Annette C. Hollmann ah690549 at mbcr.bcm.tmc.edu
Mon Oct 26 19:40:46 EST 1992


I think that at the undergraduate and graduate levels, sexual harrassment
is quite rare. If a professor has harrassed a student, the news will
quickly spread throughout the student population. Usually no official
complaints are made, but the professor will notice that students will come
to his office in groups rather than alone. He usually gets the hint - but
by then it is too late. His bad reputation will be with him
until the day he retires even if he never harasses another student. This
system of curtailing harrassment would not be possible without the
cooperation of both male and female students. What makes it so successful
is that professors who might be tempted to sexually harrass someone will
also get the hint and resist temptation.
If a graduate student is harrassed by a supervisor, the situation is very
different. The student cannot file a complaint and cannot leave the lab.
But she can pass on the message to new students so that they can avoid the
lab.
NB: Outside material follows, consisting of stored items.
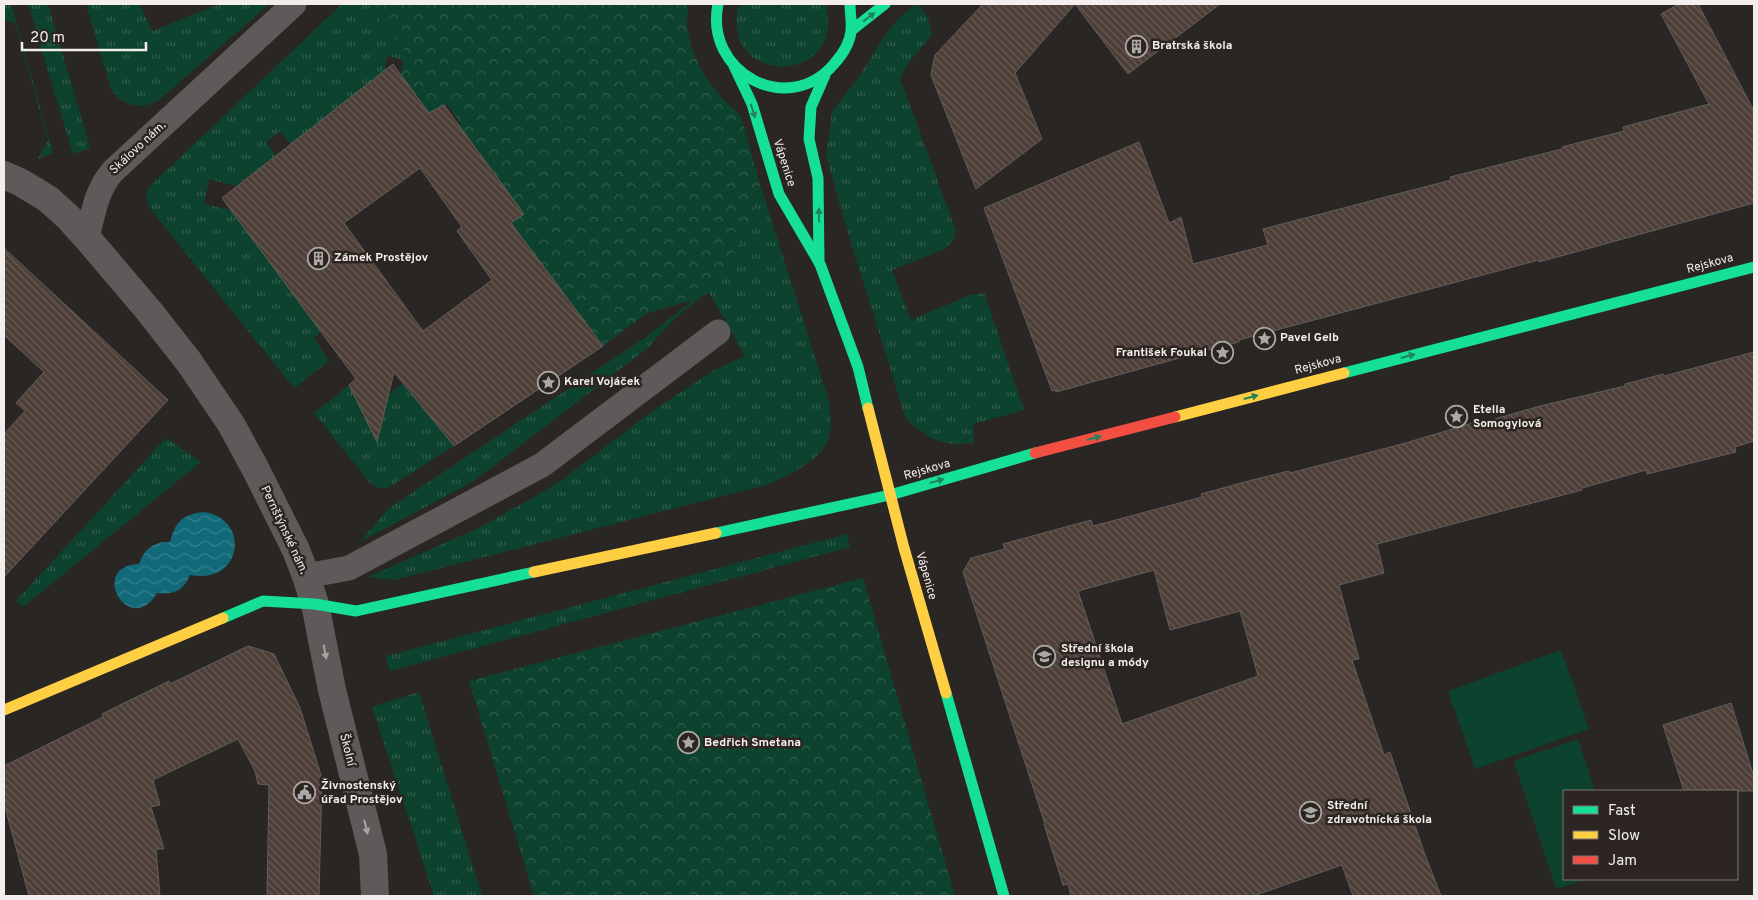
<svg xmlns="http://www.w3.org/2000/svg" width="1758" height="900" viewBox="0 0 1758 900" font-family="Overpass,sans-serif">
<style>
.grass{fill:url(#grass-tufts)}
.park{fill:url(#park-crowns)}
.garden{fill:#0d432e}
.water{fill:url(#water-waves)}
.building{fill:url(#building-back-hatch);stroke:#615e5c;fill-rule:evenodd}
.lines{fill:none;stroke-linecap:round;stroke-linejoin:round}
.lane{stroke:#5d5a59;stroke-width:25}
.street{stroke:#5d5a59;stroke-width:28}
.fast{stroke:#16e098;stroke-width:11}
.slow{stroke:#ffcf43;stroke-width:11}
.jam{stroke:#f24e42;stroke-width:11}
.oneway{fill:#21825c}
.oneway2{fill:#a8a4a2}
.labels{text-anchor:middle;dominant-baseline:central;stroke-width:5;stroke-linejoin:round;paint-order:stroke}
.poi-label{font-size:12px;font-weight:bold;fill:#f3eeec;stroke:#2c2521;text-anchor:start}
.street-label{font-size:12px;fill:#f3eeec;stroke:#2c2521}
</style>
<defs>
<pattern id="grass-tufts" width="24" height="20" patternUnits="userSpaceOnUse" patternTransform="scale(1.25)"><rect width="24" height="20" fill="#0d432e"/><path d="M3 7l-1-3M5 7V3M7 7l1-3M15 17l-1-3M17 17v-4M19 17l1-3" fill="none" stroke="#315e4c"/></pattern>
<pattern id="park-crowns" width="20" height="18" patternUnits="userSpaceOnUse" patternTransform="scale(1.25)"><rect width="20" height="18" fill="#0d432e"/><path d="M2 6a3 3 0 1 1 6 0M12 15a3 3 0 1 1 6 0" fill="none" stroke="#315e4c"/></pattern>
<pattern id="water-waves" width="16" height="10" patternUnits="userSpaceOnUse" patternTransform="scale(1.25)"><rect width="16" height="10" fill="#126a79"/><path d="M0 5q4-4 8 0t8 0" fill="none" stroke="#35808c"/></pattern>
<pattern id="building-back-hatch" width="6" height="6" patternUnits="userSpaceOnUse" patternTransform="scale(1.25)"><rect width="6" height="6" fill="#4d3f38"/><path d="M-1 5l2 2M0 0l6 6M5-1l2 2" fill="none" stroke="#675b55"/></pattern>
</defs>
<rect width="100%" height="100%" fill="#292624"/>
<path class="grass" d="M4,4H11L53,153L38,159L48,140L15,23L5,21Z
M28,4H48L90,148L73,154Z
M86,4H140L152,31L220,4L268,5L158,101C140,110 122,106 111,89Z
M342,4H368L409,56L403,60L387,56L384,72L291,144L280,131L266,142L276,156L236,186L209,179L204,204L231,210L321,332L314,338L329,361L294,388L148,206L146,194L149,187Z
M747,4H825C828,11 828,19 828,26C824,85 723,80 738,7Z
M916,4H919L928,18L932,35L907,65L900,78L956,231L953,240L945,249L892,270L911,320L970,295L984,293L1024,410L973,424L974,443C940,446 931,440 906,419L843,217L826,155L832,112L858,78L886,34L898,19Z
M760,184L830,404C830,415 832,426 829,436C824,460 787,476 766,485L394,580L368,577L476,529L536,496L563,479L654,410L714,370L745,356L709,292C684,309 668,324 649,347L474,481L360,542L388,509L646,337L693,300L751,222Z
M403,383L454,446L391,486C383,490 379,488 371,484L314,413L348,386L350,388L362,412L361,416L382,419L388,395Z
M166,438L201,462L23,607L16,601Z
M847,534L850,547L390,671L386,656Z
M419,692L482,896H434L372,707Z"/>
<path class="park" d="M368,4H689L686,21L692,49L703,74L721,97L741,116L760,184L751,222L732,257L711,283L693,300L647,313L603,346L511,223L523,214L459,126L461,124L447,104L429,113L401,75L403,60L409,56Z
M863,578L955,896H534L469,681Z"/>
<path class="garden" d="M1561,650L1589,729L1475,769L1448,691Z
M1578,739L1595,791H1564V879H1587L1556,889L1514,761Z"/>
<path class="water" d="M204,512C251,519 243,585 190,575C184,591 172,595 157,593C130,639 87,566 139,564C144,549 154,541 170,542C175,522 183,514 204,512Z"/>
<path class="building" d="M983,4H1075L1015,73L1042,139L976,189L931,75L935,55Z
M1075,4H1220L1128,74Z
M1679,4H1698L1754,111V203L1539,262V260L1239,340V342L1216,348L1056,392L1055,390L1052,391L984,208L1139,142L1169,223L1181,217L1193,264L1268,245L1263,229L1451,180L1450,177L1562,149V147L1624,131L1623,127L1709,104L1661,14Z
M393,64L429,113L444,105L524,214L511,223L603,346L454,446L394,372L377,442L349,385L356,379L222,198ZM420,168L462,227L457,231L492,280L423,331L344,223Z
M4,248L168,400L4,577V434L25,411L16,403L44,372L4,335Z
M1754,352V441L1735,447L1736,452L1647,474L1646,470L1582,488V490L1377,544L1384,573L1339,585L1359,659L1352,660L1384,755L1390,752L1424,852L1441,896H1353L1342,865L1253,896H1071L1068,884L1063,885L1044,824H1045L963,572L971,558L1005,549L1003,544L1091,520L1093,526L1202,497L1201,494L1256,479L1289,471L1290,473L1402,444L1476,422L1477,424L1540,406L1625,386V384L1663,374L1664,376ZM1154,570L1170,630L1240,611L1258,676L1122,724L1078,591Z
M248,646L274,654L300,708L322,778L319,896H267L269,785L258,784L255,771L238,739L153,780L160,805L151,807L164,849H156L160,896H29L4,803V766L103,717L102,714L169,681L170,684Z
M1731,703L1754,777V791H1684L1663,725Z"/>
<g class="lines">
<path class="lane" d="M87,238C93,214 96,190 113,171L294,4
M306,576L349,568L542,465L718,332"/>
<path class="street" d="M4,175L20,182L48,199L68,217L87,238L149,311L189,362L231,424L255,468L296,550L306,576L315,604L332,690L373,854L375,896"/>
<path class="fast" d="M718,4C704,73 788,118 834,64C842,55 850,43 851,31C852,22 850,13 850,4
M852,30L885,4
M734,66L752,104L779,194L820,264L858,367L868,408
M819,263L818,178L809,139L811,107L825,75
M1344,373L1754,267
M716,533L890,495L1035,453
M223,618L263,601L315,604L356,611L534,572
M946,693L1004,896"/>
<path class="slow" d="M868,408L904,548L946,693
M1175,417L1344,373
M534,572L716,533
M4,710L223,618"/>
<path class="jam" d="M1035,453L1175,417"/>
</g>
<defs><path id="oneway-solid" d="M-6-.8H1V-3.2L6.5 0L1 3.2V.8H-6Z" transform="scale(1.25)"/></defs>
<g class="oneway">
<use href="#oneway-solid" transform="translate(869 17) rotate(-38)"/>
<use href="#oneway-solid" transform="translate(753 111) rotate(72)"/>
<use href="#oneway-solid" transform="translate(819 215) rotate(-91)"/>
<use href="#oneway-solid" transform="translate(1408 356) rotate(-15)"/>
<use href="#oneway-solid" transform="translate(1251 397) rotate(-15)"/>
<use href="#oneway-solid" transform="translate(1094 438) rotate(-15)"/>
<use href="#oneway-solid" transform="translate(937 481) rotate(-16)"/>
</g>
<g class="oneway2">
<use href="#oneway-solid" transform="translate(325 652) rotate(79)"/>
<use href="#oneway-solid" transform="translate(366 827) rotate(76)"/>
</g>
<defs>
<symbol id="building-ring" viewBox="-11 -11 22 22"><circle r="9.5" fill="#2c2521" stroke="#aca8a6" stroke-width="1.5"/><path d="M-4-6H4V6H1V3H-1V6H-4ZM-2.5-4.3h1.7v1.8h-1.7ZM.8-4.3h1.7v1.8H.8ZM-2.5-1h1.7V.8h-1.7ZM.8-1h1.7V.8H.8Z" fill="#aca8a6"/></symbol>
<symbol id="sight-ring" viewBox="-11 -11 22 22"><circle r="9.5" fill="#2c2521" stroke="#aca8a6" stroke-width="1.5"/><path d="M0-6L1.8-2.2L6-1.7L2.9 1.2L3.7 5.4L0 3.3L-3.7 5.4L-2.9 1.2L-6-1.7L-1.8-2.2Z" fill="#aca8a6"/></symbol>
<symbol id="school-ring" viewBox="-11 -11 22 22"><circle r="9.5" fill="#2c2521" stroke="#aca8a6" stroke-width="1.5"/><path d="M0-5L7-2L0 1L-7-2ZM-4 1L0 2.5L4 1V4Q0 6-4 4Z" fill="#aca8a6"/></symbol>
<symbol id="civic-ring" viewBox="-11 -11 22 22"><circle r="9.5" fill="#2c2521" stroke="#aca8a6" stroke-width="1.5"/><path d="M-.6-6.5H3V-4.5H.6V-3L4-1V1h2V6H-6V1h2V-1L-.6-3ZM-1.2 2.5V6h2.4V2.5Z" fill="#aca8a6"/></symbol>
</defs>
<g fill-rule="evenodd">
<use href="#building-ring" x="1124" y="34" width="25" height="25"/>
<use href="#building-ring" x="306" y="246" width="25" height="25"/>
<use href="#sight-ring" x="1252" y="326" width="25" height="25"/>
<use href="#sight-ring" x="1210" y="340" width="25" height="25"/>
<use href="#sight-ring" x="536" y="370" width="25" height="25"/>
<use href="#sight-ring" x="1444" y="404" width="25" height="25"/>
<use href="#school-ring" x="1032" y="644" width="25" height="25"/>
<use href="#sight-ring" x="676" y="730" width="25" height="25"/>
<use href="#civic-ring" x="292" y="780" width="25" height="25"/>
<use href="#school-ring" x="1298" y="800" width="25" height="25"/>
</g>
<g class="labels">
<g class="poi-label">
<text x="1152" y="46">Bratrská škola</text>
<text x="334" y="258">Zámek Prostějov</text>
<text x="1280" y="338">Pavel Gelb</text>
<text x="1207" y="353" text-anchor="end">František Foukal</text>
<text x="564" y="382">Karel Vojáček</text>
<text x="1473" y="410">Etella<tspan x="1473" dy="14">Somogyiová</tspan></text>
<text x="1061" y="649">Střední škola<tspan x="1061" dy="14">designu a módy</tspan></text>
<text x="704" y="743">Bedřich Smetana</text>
<text x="321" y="786">Živnostenský<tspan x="321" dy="14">úřad Prostějov</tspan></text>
<text x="1327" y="806">Střední<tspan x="1327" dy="14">zdravotnícká škola</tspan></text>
</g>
<g class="street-label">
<text transform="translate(138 148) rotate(-43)">Skálovo nám.</text>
<text transform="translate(784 163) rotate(72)">Vápenice</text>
<text transform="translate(1710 264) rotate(-15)">Rejskova</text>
<text transform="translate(1318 365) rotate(-15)">Rejskova</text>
<text transform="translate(927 470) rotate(-16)">Rejskova</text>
<text transform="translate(284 530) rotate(65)">Pernštýnské nám.</text>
<text transform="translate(926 576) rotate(74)">Vápenice</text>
<text transform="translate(347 750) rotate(76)">Školní</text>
</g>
</g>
<rect width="1758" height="900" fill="none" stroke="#f3eeec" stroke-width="10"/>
<rect x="1563" y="790" width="175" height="90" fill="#2c2521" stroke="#7c7572"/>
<rect x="1573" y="806" width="25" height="8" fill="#16e098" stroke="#7c7572"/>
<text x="1608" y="815" font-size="15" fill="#f3eeec">Fast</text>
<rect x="1573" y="831" width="25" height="8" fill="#ffcf43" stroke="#7c7572"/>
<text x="1608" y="840" font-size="15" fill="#f3eeec">Slow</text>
<rect x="1573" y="856" width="25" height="8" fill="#f24e42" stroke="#7c7572"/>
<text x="1608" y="865" font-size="15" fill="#f3eeec">Jam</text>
<path d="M22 42v8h124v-8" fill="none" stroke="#f3eeec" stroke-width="2.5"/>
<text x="30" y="42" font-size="15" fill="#f3eeec" stroke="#2c2521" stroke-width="4" paint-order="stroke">20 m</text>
</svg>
This will create a femaleless  fl-  ;-) lab. fl- labs seem to be very
rare.
Sexual harrassment by fellow students is usually the result of immaturity
and will cease when either another student or a supervisor teaches the
brats how to behave. 99% of the time such childish behaviour ends at about
age 14, but has been known to persist into the late 20's in some individuals.


Annette

P.S. Are all women who have time for a career and a family superhuman? I
am in graduate school and I barely have time to take care of myself (i.e.
my place looks like ground zero). If I were not single I think I would
have burned out by now. I have been told that after graduate school things
don't get better, they get worse. Is that true?